Executives at Britain’s top companies saw their basic salaries rise 10 percent last year, despite the onset of the worst global recession in decades in which their companies lost almost a third of their value.
The Guardian’s annual survey of boardroom pay reveals that the full and part-time directors of the FTSE 100, the premier league of British business, shared between them more than £1 billion (US$1.66 billion).
Bonus payouts were lower, but the basic salary hikes were more than three times the 3.1 percent average pay rise for ordinary workers in the private sector. The big rise in directors’ basic pay — more than double the rate of inflation last year — came as many of their companies were imposing pay freezes on staff and starting huge redundancy programmes to slash costs.

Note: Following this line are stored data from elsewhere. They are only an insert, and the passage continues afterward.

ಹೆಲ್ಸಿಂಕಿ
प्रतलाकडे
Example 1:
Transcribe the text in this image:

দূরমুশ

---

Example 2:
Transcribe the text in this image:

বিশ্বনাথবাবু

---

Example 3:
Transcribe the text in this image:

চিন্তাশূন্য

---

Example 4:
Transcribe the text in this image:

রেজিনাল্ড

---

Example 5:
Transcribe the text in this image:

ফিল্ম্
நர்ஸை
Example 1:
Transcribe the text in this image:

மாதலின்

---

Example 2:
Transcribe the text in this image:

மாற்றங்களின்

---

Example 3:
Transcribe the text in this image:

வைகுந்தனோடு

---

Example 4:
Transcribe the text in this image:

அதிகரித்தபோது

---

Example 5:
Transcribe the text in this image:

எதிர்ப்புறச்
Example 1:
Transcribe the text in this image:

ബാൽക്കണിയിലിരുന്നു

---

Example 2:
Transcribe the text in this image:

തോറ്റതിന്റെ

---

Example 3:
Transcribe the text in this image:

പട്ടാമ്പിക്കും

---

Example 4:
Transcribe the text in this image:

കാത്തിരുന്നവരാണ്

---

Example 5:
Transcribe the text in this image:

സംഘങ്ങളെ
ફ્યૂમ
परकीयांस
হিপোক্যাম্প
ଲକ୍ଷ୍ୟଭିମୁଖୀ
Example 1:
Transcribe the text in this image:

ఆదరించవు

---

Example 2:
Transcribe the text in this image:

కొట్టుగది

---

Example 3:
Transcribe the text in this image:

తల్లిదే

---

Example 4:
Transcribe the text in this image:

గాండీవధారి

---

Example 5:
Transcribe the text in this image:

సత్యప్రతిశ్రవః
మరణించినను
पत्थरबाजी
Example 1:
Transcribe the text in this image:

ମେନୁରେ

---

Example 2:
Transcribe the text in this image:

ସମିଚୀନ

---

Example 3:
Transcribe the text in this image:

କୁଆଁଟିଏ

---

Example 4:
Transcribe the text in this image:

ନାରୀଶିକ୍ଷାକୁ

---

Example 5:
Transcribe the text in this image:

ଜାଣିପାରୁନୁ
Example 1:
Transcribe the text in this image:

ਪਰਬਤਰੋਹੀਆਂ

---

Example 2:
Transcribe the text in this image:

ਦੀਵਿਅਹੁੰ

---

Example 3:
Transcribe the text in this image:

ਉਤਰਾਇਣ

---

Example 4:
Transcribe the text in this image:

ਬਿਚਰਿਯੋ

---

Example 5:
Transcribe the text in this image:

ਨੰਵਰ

The Guardian data also shows that a coterie of elite bosses at the helm of multinational corporations are seeing their overall pay packets soar ever higher. The 10 most highly paid executives earned a combined £170 million last year — up from £140 million in 2007. Five years ago, the top 10 banked some £70 million.
The UK Liberal Democrat party’s Treasury spokesman, Vince Cable, said: “The Guardian’s analysis shows the breathtaking cynicism involved in a lot of executive pay deals, which are unrelated to either personal or corporate performance and involve people who are very well off helping themselves to larger salaries when private sector wages in many companies are being cut.”

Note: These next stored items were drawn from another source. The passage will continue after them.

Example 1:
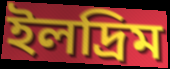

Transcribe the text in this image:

ইলদ্রিম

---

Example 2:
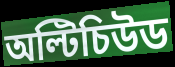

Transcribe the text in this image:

অল্টিচিউড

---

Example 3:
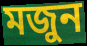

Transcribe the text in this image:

মজুন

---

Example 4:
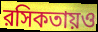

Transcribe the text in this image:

রসিকতায়ও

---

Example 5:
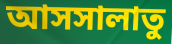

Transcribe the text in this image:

আসসালাতু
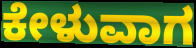
ಕೇಳುವಾಗ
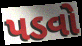
પડવો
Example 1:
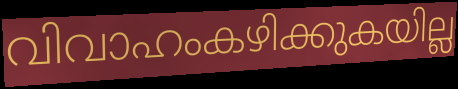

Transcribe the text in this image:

വിവാഹംകഴിക്കുകയില്ല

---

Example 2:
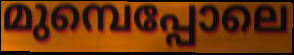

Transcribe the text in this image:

മുമ്പെപ്പോലെ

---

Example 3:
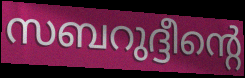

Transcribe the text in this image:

സബറുദ്ദീന്റെ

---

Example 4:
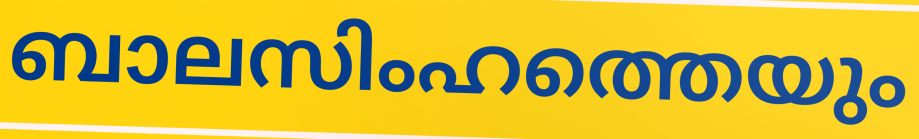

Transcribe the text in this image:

ബാലസിംഹത്തെയും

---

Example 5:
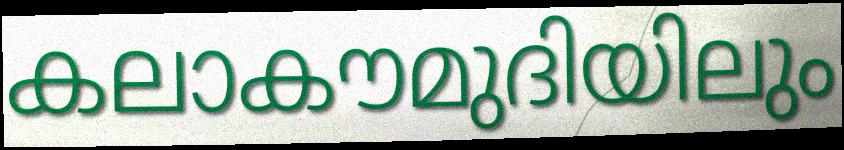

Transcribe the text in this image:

കലാകൗമുദിയിലും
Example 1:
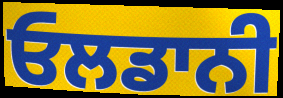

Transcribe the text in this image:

ਓਲਡਾਨੀ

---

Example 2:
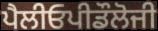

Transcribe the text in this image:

ਪੈਲੀਓਪੀਡੌਲੋਜੀ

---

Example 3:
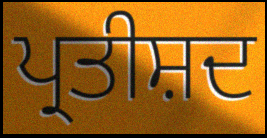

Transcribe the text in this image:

ਪ੍ਰਤੀਸ਼ਦ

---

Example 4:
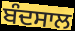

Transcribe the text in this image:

ਬੰਦਸਾਲ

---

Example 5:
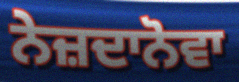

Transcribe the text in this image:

ਨੇਜ਼ਦਾਨੋਵਾ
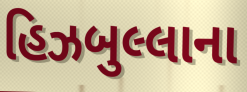
હિઝબુલ્લાના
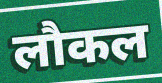
लौकल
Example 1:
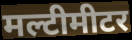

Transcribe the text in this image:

मल्टीमीटर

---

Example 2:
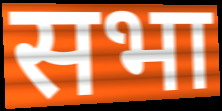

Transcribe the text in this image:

सभा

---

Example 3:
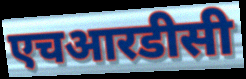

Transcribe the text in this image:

एचआरडीसी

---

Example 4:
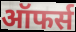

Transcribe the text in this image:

ऑफर्स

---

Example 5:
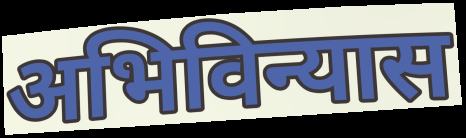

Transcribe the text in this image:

अभिविन्यास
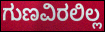
ಗುಣವಿರಲಿಲ್ಲ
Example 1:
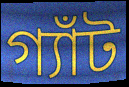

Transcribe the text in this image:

গ্যাঁট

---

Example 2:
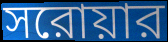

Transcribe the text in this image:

সরোয়ার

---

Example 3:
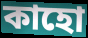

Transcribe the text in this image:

কাহো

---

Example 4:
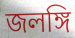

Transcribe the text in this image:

জলঙ্গি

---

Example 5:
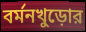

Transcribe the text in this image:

বর্মনখুড়োর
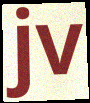
jv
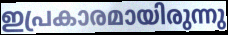
ഇപ്രകാരമായിരുന്നു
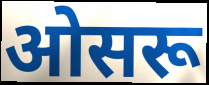
ओसरू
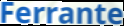
Ferrante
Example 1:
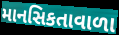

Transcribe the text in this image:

માનસિકતાવાળા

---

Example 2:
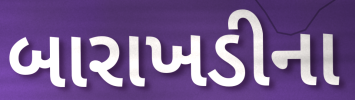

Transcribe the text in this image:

બારાખડીના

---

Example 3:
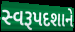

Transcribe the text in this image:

સ્વરૂપદશાને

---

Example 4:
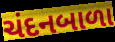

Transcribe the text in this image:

ચંદનબાળા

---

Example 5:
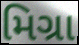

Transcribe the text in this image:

મિગ્રા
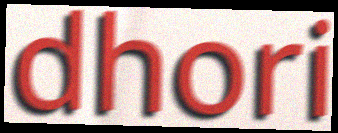
dhori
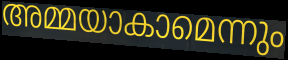
അമ്മയാകാമെന്നും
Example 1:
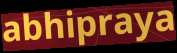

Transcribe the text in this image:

abhipraya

The stealth increases in basic pay took much of the sting out of falls in bonuses tied to the performances of their companies. Overall pay for directors of FTSE companies, including bonuses, fell by an average of 5 percent.
The average chief executive of a blue-chip firm now earns a basic salary of £791,000. However, adding bonus payments, share awards and the value of perks ranging from cars and drivers to school fees and dental work, the average pay package rises dramatically. Nearly a quarter of FTSE chief executives received total pay packages last year in excess of £5 million, and 22 directors now have basic salaries of more than £1 million.

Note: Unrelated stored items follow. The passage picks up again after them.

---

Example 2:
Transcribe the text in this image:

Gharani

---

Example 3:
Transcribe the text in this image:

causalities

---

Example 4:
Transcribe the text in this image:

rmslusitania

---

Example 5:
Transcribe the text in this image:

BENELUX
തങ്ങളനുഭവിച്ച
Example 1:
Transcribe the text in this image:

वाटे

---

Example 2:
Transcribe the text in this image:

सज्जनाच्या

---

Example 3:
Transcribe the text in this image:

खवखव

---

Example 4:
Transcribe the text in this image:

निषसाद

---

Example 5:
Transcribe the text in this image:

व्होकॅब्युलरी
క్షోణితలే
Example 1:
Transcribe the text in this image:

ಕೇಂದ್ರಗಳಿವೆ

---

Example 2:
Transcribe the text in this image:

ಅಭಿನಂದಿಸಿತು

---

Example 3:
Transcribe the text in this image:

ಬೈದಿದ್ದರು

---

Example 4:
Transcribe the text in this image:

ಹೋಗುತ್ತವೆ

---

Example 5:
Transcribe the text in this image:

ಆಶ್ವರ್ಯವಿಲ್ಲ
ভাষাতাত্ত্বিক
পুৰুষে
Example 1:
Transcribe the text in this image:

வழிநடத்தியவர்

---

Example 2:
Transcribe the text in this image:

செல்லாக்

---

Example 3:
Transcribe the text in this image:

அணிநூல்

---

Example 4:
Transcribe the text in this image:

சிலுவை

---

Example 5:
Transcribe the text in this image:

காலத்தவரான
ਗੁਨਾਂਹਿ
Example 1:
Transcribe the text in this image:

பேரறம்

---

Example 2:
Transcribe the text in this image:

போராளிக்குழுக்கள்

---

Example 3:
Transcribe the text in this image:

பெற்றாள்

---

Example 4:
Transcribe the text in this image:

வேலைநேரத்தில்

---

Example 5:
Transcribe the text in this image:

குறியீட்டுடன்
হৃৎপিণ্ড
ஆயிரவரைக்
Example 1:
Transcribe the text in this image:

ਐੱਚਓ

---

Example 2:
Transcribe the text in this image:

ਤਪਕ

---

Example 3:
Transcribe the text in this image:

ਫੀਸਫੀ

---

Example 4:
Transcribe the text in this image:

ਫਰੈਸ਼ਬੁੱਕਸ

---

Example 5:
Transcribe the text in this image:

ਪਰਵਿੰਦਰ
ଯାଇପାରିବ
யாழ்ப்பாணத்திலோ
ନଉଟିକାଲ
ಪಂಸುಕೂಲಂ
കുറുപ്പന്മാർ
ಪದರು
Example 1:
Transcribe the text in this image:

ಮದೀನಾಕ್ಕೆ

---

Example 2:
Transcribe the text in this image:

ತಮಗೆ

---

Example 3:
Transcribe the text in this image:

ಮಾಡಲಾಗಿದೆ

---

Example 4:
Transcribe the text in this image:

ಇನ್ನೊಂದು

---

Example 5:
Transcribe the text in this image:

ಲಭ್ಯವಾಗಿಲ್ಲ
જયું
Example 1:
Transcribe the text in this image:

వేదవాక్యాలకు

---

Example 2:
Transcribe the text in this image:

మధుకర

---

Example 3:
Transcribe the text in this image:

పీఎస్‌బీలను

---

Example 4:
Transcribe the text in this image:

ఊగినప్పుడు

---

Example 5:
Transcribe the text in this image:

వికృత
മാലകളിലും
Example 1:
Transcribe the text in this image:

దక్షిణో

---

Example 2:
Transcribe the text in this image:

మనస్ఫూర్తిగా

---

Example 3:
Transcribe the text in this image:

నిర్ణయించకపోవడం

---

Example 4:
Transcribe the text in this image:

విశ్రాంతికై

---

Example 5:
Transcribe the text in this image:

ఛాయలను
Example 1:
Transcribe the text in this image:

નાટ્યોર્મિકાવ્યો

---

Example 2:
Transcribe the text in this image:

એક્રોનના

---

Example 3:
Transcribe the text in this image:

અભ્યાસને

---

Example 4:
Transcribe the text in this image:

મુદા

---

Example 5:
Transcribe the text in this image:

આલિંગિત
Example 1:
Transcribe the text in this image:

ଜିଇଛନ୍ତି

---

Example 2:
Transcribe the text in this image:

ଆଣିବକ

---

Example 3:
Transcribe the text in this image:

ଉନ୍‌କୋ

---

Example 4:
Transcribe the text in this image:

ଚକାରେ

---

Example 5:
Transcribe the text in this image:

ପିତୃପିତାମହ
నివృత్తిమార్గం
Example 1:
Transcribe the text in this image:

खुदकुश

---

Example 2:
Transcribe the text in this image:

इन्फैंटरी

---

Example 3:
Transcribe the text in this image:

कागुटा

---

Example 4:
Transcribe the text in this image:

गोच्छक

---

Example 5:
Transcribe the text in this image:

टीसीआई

The survey is likely to spark renewed calls for shareholders to take a tougher line to control boardroom pay. Earlier this year, Financial Services Secretary Lord Paul Myners accused shareholders of behaving like “absentee landlords.”
In the wake of the banking crisis, there has been a wave of shareholder revolts over directors’ remuneration. But even if investors vote against over-generous boardroom payouts, companies are not obliged to take their views into account.
“The recession has done nothing to stop the gap between top directors and the rest of their staff getting wider every year,” said Brendan Barber, general secretary of the Trade Union Congress.
“It is even more offensive when the Institute of Directors has called for spending cuts that would hit pensioners, the poor and low-paid public sector staff. We’ve already had the 1980s-style recession, it looks depressingly like we are going back to 1980s greed-is-good politics, too,” Barber said.
The highest paid boss last year was Bart Becht, the CEO of Reckitt Benckiser, whose brands include Harpic, Veet and Strepsils. He was rewarded with £36.8 million in pay, bonuses, perks and share incentive schemes. Becht, 53, a regular feature in the upper echelons of the annual Guardian survey, earned more than £80 million in the last three years.
The highest paid woman was Cynthia Carroll, the head of mining giant Anglo American. The multinational also owns a big stake in the De Beers diamond business. Carroll, a 52-year-old American, earned a basic salary of more than £1 million last year, but benefits, bonus payments and share awards took her total payout to nearly £4 million.